New Flyer electric bus in Manitoba, Canada – Rooftop battery integration and charging design
Over the past year, North American transit departments and governments have only begun to make announcements surrounding pilot projects and long-term objectives. In April 2018, the Toronto Transit Commission announces that it will pilot 60 electric buses and install the necessary infrastructure at various TTC garages; total cost of deployment amounts to over $140 million with a long term objective to go emission-free by 2025. At the same time, New York City announced that it aims to go all electric by 2040 to assist with reducing emissions, fuel consumption and maintenance and health costs. NYC has over 5,500 buses, representing the largest transit fleet in the USA. In December 2017, Los Angeles announced a goal to have an entirely electric fleet of buses by 2030. To initially support these efforts, the Department of Transportation purchased 25 Proterra buses.
Collectively, for a range of reasons there has been a long list of international announcements surrounding the deployment of electric buses. This is a trend that will continue to emerge in the next few years before taking flight beyond 2020, especially in North America and Canada.
As illustrated in the chart below, global deployments of transit buses will continue to increase between the years 2015 and 2022, every major market is expected to see an increase in total buses deployed to over 200,000 units. The movement of global populations into urban city centers is a significant driver for the rise in total deployed buses.
Source: Statista - Projected worldwide number of heavy-duty transit buses in 2015 and 2022, by region or country, in thousands
Beyond the increase of 200,000 units there will also be a large number of replacement buses within the existing fleets. Even electric buses that are on the road today have a limited operating life which will increase that the mass transit bus market becomes a cyclical market for the lithium battery supply chain.
The preceding analysis does not include the potential for private fleet operators and school bus fleets to convert to electric drive. The American school bus fleet which exceeds 480,000 units is larger than the total global transit bus market.

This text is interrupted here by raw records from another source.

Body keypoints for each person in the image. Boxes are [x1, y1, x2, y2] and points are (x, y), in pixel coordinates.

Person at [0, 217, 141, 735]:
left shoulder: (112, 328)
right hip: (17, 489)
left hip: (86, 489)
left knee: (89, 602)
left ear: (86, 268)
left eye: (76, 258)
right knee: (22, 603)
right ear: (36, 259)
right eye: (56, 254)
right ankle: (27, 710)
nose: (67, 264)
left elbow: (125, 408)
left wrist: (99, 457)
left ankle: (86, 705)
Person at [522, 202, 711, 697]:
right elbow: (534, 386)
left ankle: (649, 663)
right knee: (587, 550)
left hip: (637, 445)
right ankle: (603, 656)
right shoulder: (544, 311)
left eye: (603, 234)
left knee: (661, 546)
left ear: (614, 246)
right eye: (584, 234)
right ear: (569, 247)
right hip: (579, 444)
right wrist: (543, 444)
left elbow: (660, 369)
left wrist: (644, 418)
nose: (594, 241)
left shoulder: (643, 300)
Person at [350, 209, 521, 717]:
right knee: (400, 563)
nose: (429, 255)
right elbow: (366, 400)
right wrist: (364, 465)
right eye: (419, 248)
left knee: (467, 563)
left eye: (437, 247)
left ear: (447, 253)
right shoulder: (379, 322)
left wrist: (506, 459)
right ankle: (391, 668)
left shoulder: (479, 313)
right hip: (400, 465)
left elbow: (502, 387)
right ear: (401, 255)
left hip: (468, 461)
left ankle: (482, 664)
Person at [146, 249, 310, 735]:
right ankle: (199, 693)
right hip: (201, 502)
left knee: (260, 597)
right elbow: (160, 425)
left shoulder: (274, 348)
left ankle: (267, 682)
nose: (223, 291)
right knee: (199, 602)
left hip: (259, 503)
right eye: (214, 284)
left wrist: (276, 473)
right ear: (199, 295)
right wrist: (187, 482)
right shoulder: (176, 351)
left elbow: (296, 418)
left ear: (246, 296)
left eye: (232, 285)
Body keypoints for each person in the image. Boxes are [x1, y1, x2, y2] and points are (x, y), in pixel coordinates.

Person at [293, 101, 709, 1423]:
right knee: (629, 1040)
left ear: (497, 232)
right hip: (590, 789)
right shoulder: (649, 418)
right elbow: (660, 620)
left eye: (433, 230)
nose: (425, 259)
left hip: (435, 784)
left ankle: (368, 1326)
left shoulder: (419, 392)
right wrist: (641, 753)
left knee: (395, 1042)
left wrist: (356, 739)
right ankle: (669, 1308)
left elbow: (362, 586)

Lastly, the European market is has also begun to adapt electric buses. European urban city centers have high levels of low ground emissions coupled with the ongoing struggle to reduce the continents reliance on imported fossil fuels which will remain as the primary driver to shift to electric drive. Paris has been one of the first to move as they recently established a goal to have a zero emission fleet by 2025. In the fall of 2017, the city begun the procurement process for up to 1,000 electric buses which is the approximate size of the City’s fleets. The German government also illustrated its support for the shift to electric buses with a subsidy covering 80% of cost with an initial allocation of 35 million euros. The Northern European countries of Sweden, Norway, Finland and Iceland have made inroads into industry. Iceland and Finland have recently only announced pilot projects while Sweden and Norway are shifting towards shift replacement in major cties. In the first half of 2018, Gothenburg, Sweden announced the issuance of a 30 unit order for electric buses while Olso, Norway announced the procurement of 70 units. The same story is unfolding across Europe with Amsterdam confirming orders for 100 buses, Piedmont, Italy for 23 buses, along with a slew of smaller orders for Spain and Portugal amongst other nations. The City of London already operates the largest electric bus fleet in Europe with more than 2,5000 hybrid electric buses and over 170 all electric business.